=== Co zrobić ===
Przepisz wszystkie poniższe wiersze bez żadnych zmian.

-*-

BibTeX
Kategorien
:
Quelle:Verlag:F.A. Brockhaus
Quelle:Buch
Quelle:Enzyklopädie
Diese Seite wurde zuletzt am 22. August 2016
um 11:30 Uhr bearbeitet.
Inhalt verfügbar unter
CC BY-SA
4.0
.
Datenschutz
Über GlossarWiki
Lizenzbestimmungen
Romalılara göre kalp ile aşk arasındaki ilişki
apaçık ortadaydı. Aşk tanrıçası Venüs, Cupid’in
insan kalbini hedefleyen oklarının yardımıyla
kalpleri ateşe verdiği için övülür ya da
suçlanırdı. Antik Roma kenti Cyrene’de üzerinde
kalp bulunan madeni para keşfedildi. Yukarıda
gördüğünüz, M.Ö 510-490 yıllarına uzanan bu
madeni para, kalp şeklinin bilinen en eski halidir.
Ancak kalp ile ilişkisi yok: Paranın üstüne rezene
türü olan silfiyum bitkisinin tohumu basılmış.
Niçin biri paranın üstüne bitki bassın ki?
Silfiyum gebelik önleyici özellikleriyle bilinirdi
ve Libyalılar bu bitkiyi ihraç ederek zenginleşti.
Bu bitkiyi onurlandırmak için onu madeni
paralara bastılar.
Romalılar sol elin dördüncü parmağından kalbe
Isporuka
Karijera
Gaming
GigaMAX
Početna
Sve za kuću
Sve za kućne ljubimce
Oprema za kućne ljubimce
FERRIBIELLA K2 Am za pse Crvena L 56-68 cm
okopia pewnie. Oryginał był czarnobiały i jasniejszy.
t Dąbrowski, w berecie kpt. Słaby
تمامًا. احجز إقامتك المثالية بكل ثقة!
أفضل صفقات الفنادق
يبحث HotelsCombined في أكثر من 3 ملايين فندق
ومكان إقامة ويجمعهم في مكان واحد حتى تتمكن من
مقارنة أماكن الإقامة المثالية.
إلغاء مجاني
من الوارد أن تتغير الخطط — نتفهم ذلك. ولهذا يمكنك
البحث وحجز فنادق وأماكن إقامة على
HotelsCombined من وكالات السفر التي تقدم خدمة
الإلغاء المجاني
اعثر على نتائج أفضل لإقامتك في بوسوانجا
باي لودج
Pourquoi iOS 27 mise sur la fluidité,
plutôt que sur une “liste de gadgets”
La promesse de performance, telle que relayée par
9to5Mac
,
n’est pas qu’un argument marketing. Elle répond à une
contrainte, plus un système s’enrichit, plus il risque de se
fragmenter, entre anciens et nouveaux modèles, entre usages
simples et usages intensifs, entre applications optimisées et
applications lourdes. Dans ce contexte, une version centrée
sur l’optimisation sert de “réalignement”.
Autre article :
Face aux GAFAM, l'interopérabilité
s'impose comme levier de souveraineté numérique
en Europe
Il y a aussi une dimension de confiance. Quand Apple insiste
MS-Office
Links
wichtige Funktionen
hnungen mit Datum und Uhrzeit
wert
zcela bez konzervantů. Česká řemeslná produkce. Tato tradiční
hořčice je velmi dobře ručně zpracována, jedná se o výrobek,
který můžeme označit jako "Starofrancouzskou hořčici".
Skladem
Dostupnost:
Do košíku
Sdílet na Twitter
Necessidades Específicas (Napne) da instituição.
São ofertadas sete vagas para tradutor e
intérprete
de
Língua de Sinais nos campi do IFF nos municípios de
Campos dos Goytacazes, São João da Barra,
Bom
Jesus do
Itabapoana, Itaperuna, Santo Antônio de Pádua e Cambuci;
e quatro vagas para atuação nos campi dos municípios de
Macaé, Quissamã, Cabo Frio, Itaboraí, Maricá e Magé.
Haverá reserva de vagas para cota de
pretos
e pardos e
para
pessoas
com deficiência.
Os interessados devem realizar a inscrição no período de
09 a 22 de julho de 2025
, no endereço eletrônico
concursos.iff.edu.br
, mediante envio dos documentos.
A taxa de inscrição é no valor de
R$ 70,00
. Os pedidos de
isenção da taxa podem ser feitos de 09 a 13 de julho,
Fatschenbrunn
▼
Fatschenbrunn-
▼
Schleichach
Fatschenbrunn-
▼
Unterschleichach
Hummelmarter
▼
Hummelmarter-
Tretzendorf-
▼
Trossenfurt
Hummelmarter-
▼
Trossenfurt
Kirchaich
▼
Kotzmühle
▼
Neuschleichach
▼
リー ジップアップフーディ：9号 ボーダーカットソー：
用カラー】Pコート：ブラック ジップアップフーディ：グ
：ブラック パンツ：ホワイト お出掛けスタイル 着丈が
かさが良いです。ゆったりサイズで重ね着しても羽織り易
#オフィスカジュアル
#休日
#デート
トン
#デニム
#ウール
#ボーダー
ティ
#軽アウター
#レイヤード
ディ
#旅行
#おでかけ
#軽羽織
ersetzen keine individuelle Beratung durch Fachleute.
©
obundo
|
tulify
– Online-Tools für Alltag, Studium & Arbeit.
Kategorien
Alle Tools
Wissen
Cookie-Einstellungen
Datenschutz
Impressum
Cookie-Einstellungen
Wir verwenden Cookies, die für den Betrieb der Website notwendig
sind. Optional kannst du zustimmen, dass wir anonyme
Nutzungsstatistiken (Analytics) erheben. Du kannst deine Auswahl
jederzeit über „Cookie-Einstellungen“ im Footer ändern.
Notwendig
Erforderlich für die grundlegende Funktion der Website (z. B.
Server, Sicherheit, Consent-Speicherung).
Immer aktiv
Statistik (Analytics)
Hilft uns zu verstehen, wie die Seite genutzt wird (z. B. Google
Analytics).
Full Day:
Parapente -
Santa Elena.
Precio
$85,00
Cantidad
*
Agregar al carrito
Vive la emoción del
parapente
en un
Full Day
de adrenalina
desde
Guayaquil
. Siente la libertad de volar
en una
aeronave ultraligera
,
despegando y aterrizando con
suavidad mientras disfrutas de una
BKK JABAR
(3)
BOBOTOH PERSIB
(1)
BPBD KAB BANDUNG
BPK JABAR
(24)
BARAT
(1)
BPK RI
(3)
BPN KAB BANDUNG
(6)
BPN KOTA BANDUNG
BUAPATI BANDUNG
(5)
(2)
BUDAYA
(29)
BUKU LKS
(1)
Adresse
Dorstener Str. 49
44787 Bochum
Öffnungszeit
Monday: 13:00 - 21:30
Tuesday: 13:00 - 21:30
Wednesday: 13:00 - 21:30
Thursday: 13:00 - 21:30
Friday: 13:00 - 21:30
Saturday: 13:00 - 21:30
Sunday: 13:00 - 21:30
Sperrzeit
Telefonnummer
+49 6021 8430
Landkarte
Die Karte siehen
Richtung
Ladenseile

-*-

=== Wynik poniżej ===
BibTeX
Kategorien
:
Quelle:Verlag:F.A. Brockhaus
Quelle:Buch
Quelle:Enzyklopädie
Diese Seite wurde zuletzt am 22. August 2016
um 11:30 Uhr bearbeitet.
Inhalt verfügbar unter
CC BY-SA
4.0
.
Datenschutz
Über GlossarWiki
Lizenzbestimmungen
Romalılara göre kalp ile aşk arasındaki ilişki
apaçık ortadaydı. Aşk tanrıçası Venüs, Cupid’in
insan kalbini hedefleyen oklarının yardımıyla
kalpleri ateşe verdiği için övülür ya da
suçlanırdı. Antik Roma kenti Cyrene’de üzerinde
kalp bulunan madeni para keşfedildi. Yukarıda
gördüğünüz, M.Ö 510-490 yıllarına uzanan bu
madeni para, kalp şeklinin bilinen en eski halidir.
Ancak kalp ile ilişkisi yok: Paranın üstüne rezene
türü olan silfiyum bitkisinin tohumu basılmış.
Niçin biri paranın üstüne bitki bassın ki?
Silfiyum gebelik önleyici özellikleriyle bilinirdi
ve Libyalılar bu bitkiyi ihraç ederek zenginleşti.
Bu bitkiyi onurlandırmak için onu madeni
paralara bastılar.
Romalılar sol elin dördüncü parmağından kalbe
Isporuka
Karijera
Gaming
GigaMAX
Početna
Sve za kuću
Sve za kućne ljubimce
Oprema za kućne ljubimce
FERRIBIELLA K2 Am za pse Crvena L 56-68 cm
okopia pewnie. Oryginał był czarnobiały i jasniejszy.
t Dąbrowski, w berecie kpt. Słaby
تمامًا. احجز إقامتك المثالية بكل ثقة!
أفضل صفقات الفنادق
يبحث HotelsCombined في أكثر من 3 ملايين فندق
ومكان إقامة ويجمعهم في مكان واحد حتى تتمكن من
مقارنة أماكن الإقامة المثالية.
إلغاء مجاني
من الوارد أن تتغير الخطط — نتفهم ذلك. ولهذا يمكنك
البحث وحجز فنادق وأماكن إقامة على
HotelsCombined من وكالات السفر التي تقدم خدمة
الإلغاء المجاني
اعثر على نتائج أفضل لإقامتك في بوسوانجا
باي لودج
Pourquoi iOS 27 mise sur la fluidité,
plutôt que sur une “liste de gadgets”
La promesse de performance, telle que relayée par
9to5Mac
,
n’est pas qu’un argument marketing. Elle répond à une
contrainte, plus un système s’enrichit, plus il risque de se
fragmenter, entre anciens et nouveaux modèles, entre usages
simples et usages intensifs, entre applications optimisées et
applications lourdes. Dans ce contexte, une version centrée
sur l’optimisation sert de “réalignement”.
Autre article :
Face aux GAFAM, l'interopérabilité
s'impose comme levier de souveraineté numérique
en Europe
Il y a aussi une dimension de confiance. Quand Apple insiste
MS-Office
Links
wichtige Funktionen
hnungen mit Datum und Uhrzeit
wert
zcela bez konzervantů. Česká řemeslná produkce. Tato tradiční
hořčice je velmi dobře ručně zpracována, jedná se o výrobek,
který můžeme označit jako "Starofrancouzskou hořčici".
Skladem
Dostupnost:
Do košíku
Sdílet na Twitter
Necessidades Específicas (Napne) da instituição.
São ofertadas sete vagas para tradutor e
intérprete
de
Língua de Sinais nos campi do IFF nos municípios de
Campos dos Goytacazes, São João da Barra,
Bom
Jesus do
Itabapoana, Itaperuna, Santo Antônio de Pádua e Cambuci;
e quatro vagas para atuação nos campi dos municípios de
Macaé, Quissamã, Cabo Frio, Itaboraí, Maricá e Magé.
Haverá reserva de vagas para cota de
pretos
e pardos e
para
pessoas
com deficiência.
Os interessados devem realizar a inscrição no período de
09 a 22 de julho de 2025
, no endereço eletrônico
concursos.iff.edu.br
, mediante envio dos documentos.
A taxa de inscrição é no valor de
R$ 70,00
. Os pedidos de
isenção da taxa podem ser feitos de 09 a 13 de julho,
Fatschenbrunn
▼
Fatschenbrunn-
▼
Schleichach
Fatschenbrunn-
▼
Unterschleichach
Hummelmarter
▼
Hummelmarter-
Tretzendorf-
▼
Trossenfurt
Hummelmarter-
▼
Trossenfurt
Kirchaich
▼
Kotzmühle
▼
Neuschleichach
▼
リー ジップアップフーディ：9号 ボーダーカットソー：
用カラー】Pコート：ブラック ジップアップフーディ：グ
：ブラック パンツ：ホワイト お出掛けスタイル 着丈が
かさが良いです。ゆったりサイズで重ね着しても羽織り易
#オフィスカジュアル
#休日
#デート
トン
#デニム
#ウール
#ボーダー
ティ
#軽アウター
#レイヤード
ディ
#旅行
#おでかけ
#軽羽織
ersetzen keine individuelle Beratung durch Fachleute.
©
obundo
|
tulify
– Online-Tools für Alltag, Studium & Arbeit.
Kategorien
Alle Tools
Wissen
Cookie-Einstellungen
Datenschutz
Impressum
Cookie-Einstellungen
Wir verwenden Cookies, die für den Betrieb der Website notwendig
sind. Optional kannst du zustimmen, dass wir anonyme
Nutzungsstatistiken (Analytics) erheben. Du kannst deine Auswahl
jederzeit über „Cookie-Einstellungen“ im Footer ändern.
Notwendig
Erforderlich für die grundlegende Funktion der Website (z. B.
Server, Sicherheit, Consent-Speicherung).
Immer aktiv
Statistik (Analytics)
Hilft uns zu verstehen, wie die Seite genutzt wird (z. B. Google
Analytics).
Full Day:
Parapente -
Santa Elena.
Precio
$85,00
Cantidad
*
Agregar al carrito
Vive la emoción del
parapente
en un
Full Day
de adrenalina
desde
Guayaquil
. Siente la libertad de volar
en una
aeronave ultraligera
,
despegando y aterrizando con
suavidad mientras disfrutas de una
BKK JABAR
(3)
BOBOTOH PERSIB
(1)
BPBD KAB BANDUNG
BPK JABAR
(24)
BARAT
(1)
BPK RI
(3)
BPN KAB BANDUNG
(6)
BPN KOTA BANDUNG
BUAPATI BANDUNG
(5)
(2)
BUDAYA
(29)
BUKU LKS
(1)
Adresse
Dorstener Str. 49
44787 Bochum
Öffnungszeit
Monday: 13:00 - 21:30
Tuesday: 13:00 - 21:30
Wednesday: 13:00 - 21:30
Thursday: 13:00 - 21:30
Friday: 13:00 - 21:30
Saturday: 13:00 - 21:30
Sunday: 13:00 - 21:30
Sperrzeit
Telefonnummer
+49 6021 8430
Landkarte
Die Karte siehen
Richtung
Ladenseile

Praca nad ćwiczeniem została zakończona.